What is needed> Extract every line of text from the data below and copy each one word for word, in its original order.

Records shown>

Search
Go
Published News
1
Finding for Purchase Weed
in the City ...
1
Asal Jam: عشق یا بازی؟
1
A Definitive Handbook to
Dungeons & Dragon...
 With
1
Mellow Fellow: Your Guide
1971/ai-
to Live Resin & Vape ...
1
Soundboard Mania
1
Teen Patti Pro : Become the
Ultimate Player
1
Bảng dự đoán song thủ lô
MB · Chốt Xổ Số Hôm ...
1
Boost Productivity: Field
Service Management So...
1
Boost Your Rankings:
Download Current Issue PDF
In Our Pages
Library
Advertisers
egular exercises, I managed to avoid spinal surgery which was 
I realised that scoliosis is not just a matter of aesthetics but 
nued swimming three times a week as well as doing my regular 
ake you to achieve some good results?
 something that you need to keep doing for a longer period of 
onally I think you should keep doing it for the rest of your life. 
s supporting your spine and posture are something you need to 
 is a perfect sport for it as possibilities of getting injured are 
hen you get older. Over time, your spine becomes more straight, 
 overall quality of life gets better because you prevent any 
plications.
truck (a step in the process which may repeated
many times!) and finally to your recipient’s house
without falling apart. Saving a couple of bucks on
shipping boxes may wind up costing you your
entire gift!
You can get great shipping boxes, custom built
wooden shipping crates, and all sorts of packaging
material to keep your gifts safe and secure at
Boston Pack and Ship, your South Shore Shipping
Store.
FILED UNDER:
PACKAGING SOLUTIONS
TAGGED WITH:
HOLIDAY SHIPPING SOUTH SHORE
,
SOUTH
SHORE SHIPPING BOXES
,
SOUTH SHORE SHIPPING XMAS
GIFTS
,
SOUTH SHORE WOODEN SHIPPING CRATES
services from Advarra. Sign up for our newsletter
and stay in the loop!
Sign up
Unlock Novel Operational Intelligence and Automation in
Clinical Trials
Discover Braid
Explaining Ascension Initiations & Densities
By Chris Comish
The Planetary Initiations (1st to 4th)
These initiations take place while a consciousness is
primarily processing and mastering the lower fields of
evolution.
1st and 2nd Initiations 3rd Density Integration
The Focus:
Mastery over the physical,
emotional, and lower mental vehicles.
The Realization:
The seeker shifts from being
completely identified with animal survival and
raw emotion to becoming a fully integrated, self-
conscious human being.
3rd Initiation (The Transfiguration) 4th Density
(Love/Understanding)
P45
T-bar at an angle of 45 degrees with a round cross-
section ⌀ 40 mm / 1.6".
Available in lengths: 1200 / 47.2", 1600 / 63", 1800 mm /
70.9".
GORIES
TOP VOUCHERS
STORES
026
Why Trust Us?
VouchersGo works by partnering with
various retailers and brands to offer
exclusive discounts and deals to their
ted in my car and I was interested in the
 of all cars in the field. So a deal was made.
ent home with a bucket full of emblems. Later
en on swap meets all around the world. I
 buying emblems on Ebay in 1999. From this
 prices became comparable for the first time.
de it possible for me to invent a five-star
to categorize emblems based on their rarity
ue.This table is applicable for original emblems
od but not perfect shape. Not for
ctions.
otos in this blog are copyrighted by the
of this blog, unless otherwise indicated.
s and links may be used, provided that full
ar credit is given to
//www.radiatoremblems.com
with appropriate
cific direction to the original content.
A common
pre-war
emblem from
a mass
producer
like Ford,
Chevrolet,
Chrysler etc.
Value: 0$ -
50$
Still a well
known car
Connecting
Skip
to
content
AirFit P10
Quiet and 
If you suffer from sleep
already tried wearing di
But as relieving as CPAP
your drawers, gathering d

Solution to this task>
Search
Go
Published News
1
Finding for Purchase Weed
in the City ...
1
Asal Jam: عشق یا بازی؟
1
A Definitive Handbook to
Dungeons & Dragon...
 With
1
Mellow Fellow: Your Guide
1971/ai-
to Live Resin & Vape ...
1
Soundboard Mania
1
Teen Patti Pro : Become the
Ultimate Player
1
Bảng dự đoán song thủ lô
MB · Chốt Xổ Số Hôm ...
1
Boost Productivity: Field
Service Management So...
1
Boost Your Rankings:
Download Current Issue PDF
In Our Pages
Library
Advertisers
egular exercises, I managed to avoid spinal surgery which was 
I realised that scoliosis is not just a matter of aesthetics but 
nued swimming three times a week as well as doing my regular 
ake you to achieve some good results?
 something that you need to keep doing for a longer period of 
onally I think you should keep doing it for the rest of your life. 
s supporting your spine and posture are something you need to 
 is a perfect sport for it as possibilities of getting injured are 
hen you get older. Over time, your spine becomes more straight, 
 overall quality of life gets better because you prevent any 
plications.
truck (a step in the process which may repeated
many times!) and finally to your recipient’s house
without falling apart. Saving a couple of bucks on
shipping boxes may wind up costing you your
entire gift!
You can get great shipping boxes, custom built
wooden shipping crates, and all sorts of packaging
material to keep your gifts safe and secure at
Boston Pack and Ship, your South Shore Shipping
Store.
FILED UNDER:
PACKAGING SOLUTIONS
TAGGED WITH:
HOLIDAY SHIPPING SOUTH SHORE
,
SOUTH
SHORE SHIPPING BOXES
,
SOUTH SHORE SHIPPING XMAS
GIFTS
,
SOUTH SHORE WOODEN SHIPPING CRATES
services from Advarra. Sign up for our newsletter
and stay in the loop!
Sign up
Unlock Novel Operational Intelligence and Automation in
Clinical Trials
Discover Braid
Explaining Ascension Initiations & Densities
By Chris Comish
The Planetary Initiations (1st to 4th)
These initiations take place while a consciousness is
primarily processing and mastering the lower fields of
evolution.
1st and 2nd Initiations 3rd Density Integration
The Focus:
Mastery over the physical,
emotional, and lower mental vehicles.
The Realization:
The seeker shifts from being
completely identified with animal survival and
raw emotion to becoming a fully integrated, self-
conscious human being.
3rd Initiation (The Transfiguration) 4th Density
(Love/Understanding)
P45
T-bar at an angle of 45 degrees with a round cross-
section ⌀ 40 mm / 1.6".
Available in lengths: 1200 / 47.2", 1600 / 63", 1800 mm /
70.9".
GORIES
TOP VOUCHERS
STORES
026
Why Trust Us?
VouchersGo works by partnering with
various retailers and brands to offer
exclusive discounts and deals to their
ted in my car and I was interested in the
 of all cars in the field. So a deal was made.
ent home with a bucket full of emblems. Later
en on swap meets all around the world. I
 buying emblems on Ebay in 1999. From this
 prices became comparable for the first time.
de it possible for me to invent a five-star
to categorize emblems based on their rarity
ue.This table is applicable for original emblems
od but not perfect shape. Not for
ctions.
otos in this blog are copyrighted by the
of this blog, unless otherwise indicated.
s and links may be used, provided that full
ar credit is given to
//www.radiatoremblems.com
with appropriate
cific direction to the original content.
A common
pre-war
emblem from
a mass
producer
like Ford,
Chevrolet,
Chrysler etc.
Value: 0$ -
50$
Still a well
known car
Connecting
Skip
to
content
AirFit P10
Quiet and 
If you suffer from sleep
already tried wearing di
But as relieving as CPAP
your drawers, gathering d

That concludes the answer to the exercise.